TASK DETAILS —
Copy every line that holds the string "paint" from the data below.

─── EXTRACTED DATA ───

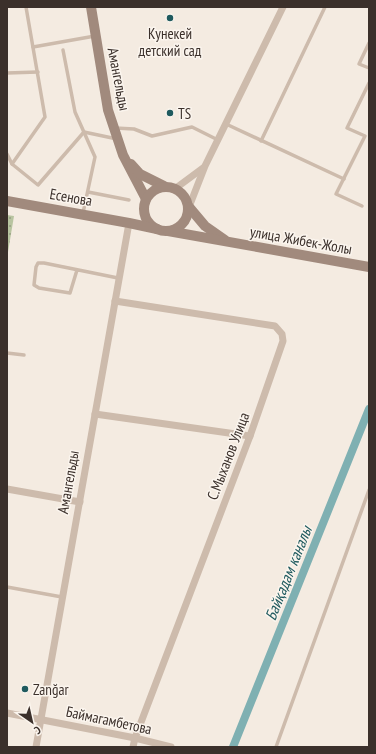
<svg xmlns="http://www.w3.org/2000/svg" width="376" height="754" font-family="'PT Sans Narrow',sans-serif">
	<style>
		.park { fill: url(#park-dots) }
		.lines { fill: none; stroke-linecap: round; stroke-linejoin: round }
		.canal { stroke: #7fb0b2; stroke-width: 8 }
		.lane { stroke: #cdbbac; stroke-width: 3.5 }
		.street { stroke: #cdbbac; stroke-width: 7 }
		.secondary { stroke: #a18a7d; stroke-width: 10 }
		.poi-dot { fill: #1f5a5e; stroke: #fbf5ee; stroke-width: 1.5 }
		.labels { text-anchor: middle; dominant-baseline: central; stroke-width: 3; stroke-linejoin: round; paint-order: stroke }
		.poi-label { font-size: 15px; fill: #3b302b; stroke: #fbf5ee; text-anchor: start }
		.street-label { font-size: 15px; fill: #3b302b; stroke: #fbf5ee }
		.water-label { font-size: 16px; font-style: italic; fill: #1f5a5e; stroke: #fbf5ee }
	</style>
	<defs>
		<pattern id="park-dots" width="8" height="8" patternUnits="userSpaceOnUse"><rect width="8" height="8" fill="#b8c4a0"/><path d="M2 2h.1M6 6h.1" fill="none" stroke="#97a083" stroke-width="1.8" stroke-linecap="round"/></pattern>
	</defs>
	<rect width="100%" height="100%" fill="#f4ebe1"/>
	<!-- park -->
	<path class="park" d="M7,215L14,216L7,258Z"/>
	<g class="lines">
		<!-- canal -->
		<path class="canal" d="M233,747L369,409"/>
		<!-- lane -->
		<g class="lane">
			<path d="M26,7L45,117L12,164L38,185L84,132L117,139"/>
			<path d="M369,43L359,64L369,68"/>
			<path d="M33,47L95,36"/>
			<path d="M63,50L75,112L95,157L83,213"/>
			<path d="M7,73L38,72"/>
			<path d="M226,124L344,179"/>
			<path d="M115,128L134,129L152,136L192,127L218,140"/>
			<path d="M261,141L325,7"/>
			<path d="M7,154L12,164"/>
			<path d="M88,192L129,200"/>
			<path d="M362,206L336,194L365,136L347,128L369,83"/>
			<path d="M77,270L70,293L39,288L34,285L36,267L38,263H44L118,278"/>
			<path d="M7,353L24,355"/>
			<path d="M7,587L62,597"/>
			<path d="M276,747L369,490"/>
		</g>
		<!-- street -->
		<g class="street">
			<path d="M176,188L203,168"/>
			<path d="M189,207L205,166L283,7"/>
			<path d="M115,301L275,326L282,334L283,341L250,436L135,738L133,747"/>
			<path d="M95,414L250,436"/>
			<path d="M7,489L80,502"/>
			<path d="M7,713L135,738L171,747"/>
			<path d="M36,747L129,223"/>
		</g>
		<!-- secondary -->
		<g class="secondary">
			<path d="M91,7L108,110L123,155L146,199"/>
			<path d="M131,164L140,174L164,186"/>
			<circle cx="166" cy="209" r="22"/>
			<path d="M7,201L129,223L157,229"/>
			<path d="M189,207L205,226L225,240"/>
			<path d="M168,231L369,267"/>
		</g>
	</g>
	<!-- markers -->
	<g class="poi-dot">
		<circle cx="170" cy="18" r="4"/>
		<circle cx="170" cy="113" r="4"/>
		<circle cx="25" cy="689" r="4"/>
	</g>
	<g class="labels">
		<!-- poi labels -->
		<g class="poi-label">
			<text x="170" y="33" text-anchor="middle">Кунекей<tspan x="170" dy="17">детский сад</tspan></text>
			<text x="178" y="113">TS</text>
			<text x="33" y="689">Zanğar</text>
		</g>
		<!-- street labels -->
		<g class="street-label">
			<text transform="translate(119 79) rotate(79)">Амангельды</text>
			<text transform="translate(71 197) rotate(10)">Есенова</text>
			<text transform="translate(301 240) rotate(10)">улица Жибек-Жолы</text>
			<text transform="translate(228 456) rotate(-69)">С.Мыханов Улица</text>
			<text transform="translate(68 482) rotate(-80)">Амангельды</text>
			<text transform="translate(109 720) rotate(12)">Баймагамбетова</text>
		</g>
		<!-- water labels -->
		<g class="water-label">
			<text transform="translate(288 573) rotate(-68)">Байқадам каналы</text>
		</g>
	</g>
	<!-- border -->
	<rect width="376" height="754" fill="none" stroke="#3b302b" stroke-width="16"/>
	<!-- north arrow -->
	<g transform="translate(32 722) rotate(146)" stroke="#fbf5ee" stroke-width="3" paint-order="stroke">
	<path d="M0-3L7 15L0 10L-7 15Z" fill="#3b302b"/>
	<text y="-6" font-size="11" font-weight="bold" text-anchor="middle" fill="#3b302b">С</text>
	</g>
</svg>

───

OUTPUT OF THE TASK —
		.labels { text-anchor: middle; dominant-baseline: central; stroke-width: 3; stroke-linejoin: round; paint-order: stroke }
	<g transform="translate(32 722) rotate(146)" stroke="#fbf5ee" stroke-width="3" paint-order="stroke">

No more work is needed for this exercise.